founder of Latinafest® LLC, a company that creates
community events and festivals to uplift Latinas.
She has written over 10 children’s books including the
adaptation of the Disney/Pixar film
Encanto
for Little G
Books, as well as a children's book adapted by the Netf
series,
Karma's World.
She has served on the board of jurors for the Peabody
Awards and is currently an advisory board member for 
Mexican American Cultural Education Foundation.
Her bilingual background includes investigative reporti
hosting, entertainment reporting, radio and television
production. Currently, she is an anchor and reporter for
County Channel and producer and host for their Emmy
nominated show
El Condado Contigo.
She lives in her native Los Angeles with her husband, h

☆ ☆ ☆ ☆ ☆

### EXERCISE
The expected output is each line of the records above that includes the word "board".

### OUTPUT BELOW
She has served on the board of jurors for the Peabody
Awards and is currently an advisory board member for 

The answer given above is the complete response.